You are demeaning the very thing you have been called to raise . . . and what is most heartbreaking is that you don’t see that.

The Bible is Controversial

Pastor, if you want to be controversial and draw attention to your church, you only have to stand behind your pulpit or on your stage, open your Bible, and preach what the Bible says about relationships. You need only to preach on the marital love between a husband and a wife according to God’s design.

I assure you, that is controversial enough in this world.

I assure you, that is relevant enough in a world that sends so many harmful, hurtful messages about love and marriage and relationships.

Will that draw as many people as a Fifty Shades sermon-series will?

I really don’t know. But it will draw those who are broken by the vile fantasies portrayed in the movie. It will draw those whose lives are shattered by addictions and hurts and adultery and sexual promiscuity. It will draw in married couples who are limping through life because of the pain that they’ve suffered because they’ve been infected by the very disease that is celebrated in Fifty Shades of Grey.
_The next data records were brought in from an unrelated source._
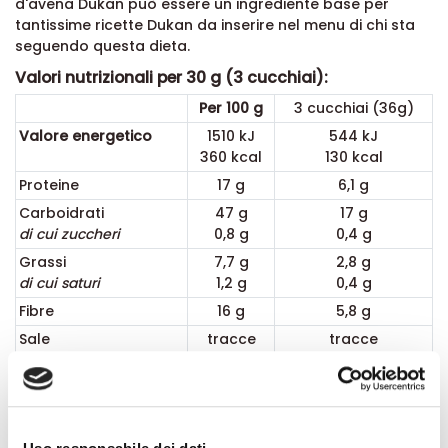
d'avena Dukan può essere un ingrediente base per
tantissime ricette Dukan da inserire nel menu di chi sta
seguendo questa dieta.
Valori nutrizionali per 30 g (3 cucchiai):
Per 100 g
3 cucchiai (36g)
Valore energetico
1510 kJ
544 kJ
360 kcal
130 kcal
Proteine
17 g
6,1 g
Carboidrati
47 g
17 g
di cui zuccheri
0,8 g
0,4 g
Grassi
7,7 g
2,8 g
di cui saturi
1,2 g
0,4 g
Fibre
16 g
5,8 g
Sale
tracce
tracce
In quale fase è concessa la Crusca d'Avena Bio:
Fase d'attacco: 1,5 cucchiai - Fase di crociera: 2 cucchiai
- Fase di consolidamento: 2,5 cucchiai - Fase di
stabilizzazione: 3 cucchiai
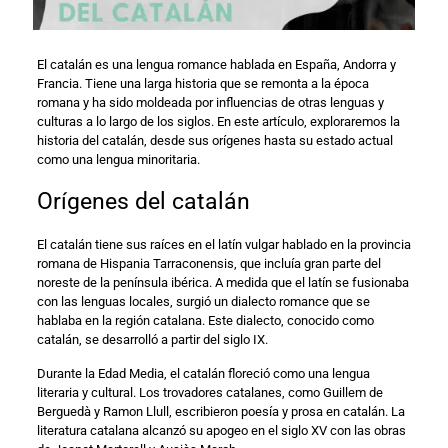
El catalán es una lengua romance hablada en España, Andorra y
Francia. Tiene una larga historia que se remonta a la época
romana y ha sido moldeada por influencias de otras lenguas y
culturas a lo largo de los siglos. En este artículo, exploraremos la
historia del catalán, desde sus orígenes hasta su estado actual
como una lengua minoritaria.
Orígenes del catalán
El catalán tiene sus raíces en el latín vulgar hablado en la provincia
romana de Hispania Tarraconensis, que incluía gran parte del
noreste de la península ibérica. A medida que el latín se fusionaba
con las lenguas locales, surgió un dialecto romance que se
hablaba en la región catalana. Este dialecto, conocido como
catalán, se desarrolló a partir del siglo IX.
Durante la Edad Media, el catalán floreció como una lengua
literaria y cultural. Los trovadores catalanes, como Guillem de
Berguedà y Ramon Llull, escribieron poesía y prosa en catalán. La
literatura catalana alcanzó su apogeo en el siglo XV con las obras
In fact, a Fifty Shades sermon-series will only exacerbate their pain and remind them of their hurt.

Preacher, don’t do it.

7 Comments

  1. David, When does your “Magic Mark” series go on sale? Love that subtitle. In all seriousness, good word.

    Rom 1:16!!!

  2. I’m sorry but I don’t agree with you. Have you taken the time to hear the sermon. It’s actually a great sermon on how to to pick the right friends in your life. Also not to be unequally yoked. What is the difference with Christian rappers or artist using the beats from secular artist? The bottom line is people are getting saved. Isn’t that the most important thing? God bless

    1. Monica,

      Thanks for the comment. As for your question – have I taken the time to listen to the sermon – I must confess that I’m not certain which sermon to which you’re referring. I am not critiquing any sermons in specific, but my concern is the damage that is being done in the name of creativity and relevance by theming a series from Fifty Shades of Grey. I think pastors are being foolish in opting to brand a series in that manner.
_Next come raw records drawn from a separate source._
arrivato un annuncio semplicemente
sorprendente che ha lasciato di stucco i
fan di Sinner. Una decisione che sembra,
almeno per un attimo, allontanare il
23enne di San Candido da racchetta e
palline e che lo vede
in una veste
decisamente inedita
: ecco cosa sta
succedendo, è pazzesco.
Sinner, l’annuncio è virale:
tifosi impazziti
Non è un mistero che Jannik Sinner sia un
      It’s important that pastors preach on the subjects you mentioned, to be certain. I have no criticism of doing so. As far as Christian musicians “borrowing” beats from a secular artist, that’s simply called theft (consider the fact that Flame, a Christian artist, is suing Katy Perry for copyright infringement and you’ll see that this is not a minor issue).

      First, I don’t think it’s wise for pastors to borrow from culture in general for the very reasons I outlined above under the “not helpful” heading. Second, I certainly don’t think it’s wise (or even defensible) for pastors to borrow from a film that presents the message presented in Fifty Shades. The church can (and must) present an alternative message, but this is not the way in which to do it.
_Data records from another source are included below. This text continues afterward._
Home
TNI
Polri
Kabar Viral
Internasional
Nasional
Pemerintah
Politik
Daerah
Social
      Finally, you argue that “the bottom line is people are getting saved.” Praise God. But Fifty Shades of They didn’t do that.

      Again, Monica, thanks for your comment. There is always a danger that a given post or article will just become an echo-chamber of like-minded individuals. I appreciate your thoughts. But at the end of the day, I’m unconvinced that this type of sermon-series is a wise move. In fact, I’m convinced all the more of its foolishness.